> [Work to be completed] Rewrite the listing below, changing every "common name" to "vernacular name" and leaving everything else as it is.

[Saved data entries]
- - - - - - -

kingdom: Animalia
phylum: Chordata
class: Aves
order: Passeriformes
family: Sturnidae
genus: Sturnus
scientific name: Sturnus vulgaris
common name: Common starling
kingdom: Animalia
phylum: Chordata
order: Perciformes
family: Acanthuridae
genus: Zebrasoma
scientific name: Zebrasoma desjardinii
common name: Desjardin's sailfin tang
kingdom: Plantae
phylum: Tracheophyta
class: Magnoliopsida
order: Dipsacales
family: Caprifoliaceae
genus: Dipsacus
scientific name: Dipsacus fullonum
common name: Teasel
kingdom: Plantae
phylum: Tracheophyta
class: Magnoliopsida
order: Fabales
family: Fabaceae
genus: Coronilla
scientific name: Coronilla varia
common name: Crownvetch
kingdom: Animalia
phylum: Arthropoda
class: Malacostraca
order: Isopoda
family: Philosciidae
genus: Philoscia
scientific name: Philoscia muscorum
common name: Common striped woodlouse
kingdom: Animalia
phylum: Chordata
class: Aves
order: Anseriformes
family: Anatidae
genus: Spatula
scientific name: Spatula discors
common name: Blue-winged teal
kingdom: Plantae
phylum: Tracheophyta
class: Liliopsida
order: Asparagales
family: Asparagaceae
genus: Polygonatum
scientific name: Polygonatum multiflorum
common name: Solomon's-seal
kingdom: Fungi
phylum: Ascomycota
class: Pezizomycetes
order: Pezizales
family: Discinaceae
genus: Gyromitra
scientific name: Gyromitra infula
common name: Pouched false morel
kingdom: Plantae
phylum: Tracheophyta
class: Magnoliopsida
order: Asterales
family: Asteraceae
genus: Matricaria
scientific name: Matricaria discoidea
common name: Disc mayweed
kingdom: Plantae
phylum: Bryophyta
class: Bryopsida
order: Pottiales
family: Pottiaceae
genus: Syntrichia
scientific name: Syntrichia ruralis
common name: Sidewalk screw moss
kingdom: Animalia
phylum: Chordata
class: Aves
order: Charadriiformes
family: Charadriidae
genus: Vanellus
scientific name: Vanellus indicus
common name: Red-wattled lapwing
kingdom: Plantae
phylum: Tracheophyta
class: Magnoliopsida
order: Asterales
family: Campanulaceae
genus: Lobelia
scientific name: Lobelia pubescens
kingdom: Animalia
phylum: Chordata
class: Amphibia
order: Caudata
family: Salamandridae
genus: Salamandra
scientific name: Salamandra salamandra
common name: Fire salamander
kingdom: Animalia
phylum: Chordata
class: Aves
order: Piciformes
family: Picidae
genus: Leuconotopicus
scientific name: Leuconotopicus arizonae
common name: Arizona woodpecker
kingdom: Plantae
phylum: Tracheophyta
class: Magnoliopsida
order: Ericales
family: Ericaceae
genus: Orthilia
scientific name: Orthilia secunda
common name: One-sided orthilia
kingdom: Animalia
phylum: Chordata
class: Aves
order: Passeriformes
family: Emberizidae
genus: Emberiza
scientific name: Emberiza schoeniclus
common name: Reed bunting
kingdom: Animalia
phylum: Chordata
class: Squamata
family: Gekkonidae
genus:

- - - - - - -

> [Expected output]
kingdom: Animalia
phylum: Chordata
class: Aves
order: Passeriformes
family: Sturnidae
genus: Sturnus
scientific name: Sturnus vulgaris
vernacular name: Common starling
kingdom: Animalia
phylum: Chordata
order: Perciformes
family: Acanthuridae
genus: Zebrasoma
scientific name: Zebrasoma desjardinii
vernacular name: Desjardin's sailfin tang
kingdom: Plantae
phylum: Tracheophyta
class: Magnoliopsida
order: Dipsacales
family: Caprifoliaceae
genus: Dipsacus
scientific name: Dipsacus fullonum
vernacular name: Teasel
kingdom: Plantae
phylum: Tracheophyta
class: Magnoliopsida
order: Fabales
family: Fabaceae
genus: Coronilla
scientific name: Coronilla varia
vernacular name: Crownvetch
kingdom: Animalia
phylum: Arthropoda
class: Malacostraca
order: Isopoda
family: Philosciidae
genus: Philoscia
scientific name: Philoscia muscorum
vernacular name: Common striped woodlouse
kingdom: Animalia
phylum: Chordata
class: Aves
order: Anseriformes
family: Anatidae
genus: Spatula
scientific name: Spatula discors
vernacular name: Blue-winged teal
kingdom: Plantae
phylum: Tracheophyta
class: Liliopsida
order: Asparagales
family: Asparagaceae
genus: Polygonatum
scientific name: Polygonatum multiflorum
vernacular name: Solomon's-seal
kingdom: Fungi
phylum: Ascomycota
class: Pezizomycetes
order: Pezizales
family: Discinaceae
genus: Gyromitra
scientific name: Gyromitra infula
vernacular name: Pouched false morel
kingdom: Plantae
phylum: Tracheophyta
class: Magnoliopsida
order: Asterales
family: Asteraceae
genus: Matricaria
scientific name: Matricaria discoidea
vernacular name: Disc mayweed
kingdom: Plantae
phylum: Bryophyta
class: Bryopsida
order: Pottiales
family: Pottiaceae
genus: Syntrichia
scientific name: Syntrichia ruralis
vernacular name: Sidewalk screw moss
kingdom: Animalia
phylum: Chordata
class: Aves
order: Charadriiformes
family: Charadriidae
genus: Vanellus
scientific name: Vanellus indicus
vernacular name: Red-wattled lapwing
kingdom: Plantae
phylum: Tracheophyta
class: Magnoliopsida
order: Asterales
family: Campanulaceae
genus: Lobelia
scientific name: Lobelia pubescens
kingdom: Animalia
phylum: Chordata
class: Amphibia
order: Caudata
family: Salamandridae
genus: Salamandra
scientific name: Salamandra salamandra
vernacular name: Fire salamander
kingdom: Animalia
phylum: Chordata
class: Aves
order: Piciformes
family: Picidae
genus: Leuconotopicus
scientific name: Leuconotopicus arizonae
vernacular name: Arizona woodpecker
kingdom: Plantae
phylum: Tracheophyta
class: Magnoliopsida
order: Ericales
family: Ericaceae
genus: Orthilia
scientific name: Orthilia secunda
vernacular name: One-sided orthilia
kingdom: Animalia
phylum: Chordata
class: Aves
order: Passeriformes
family: Emberizidae
genus: Emberiza
scientific name: Emberiza schoeniclus
vernacular name: Reed bunting
kingdom: Animalia
phylum: Chordata
class: Squamata
family: Gekkonidae
genus:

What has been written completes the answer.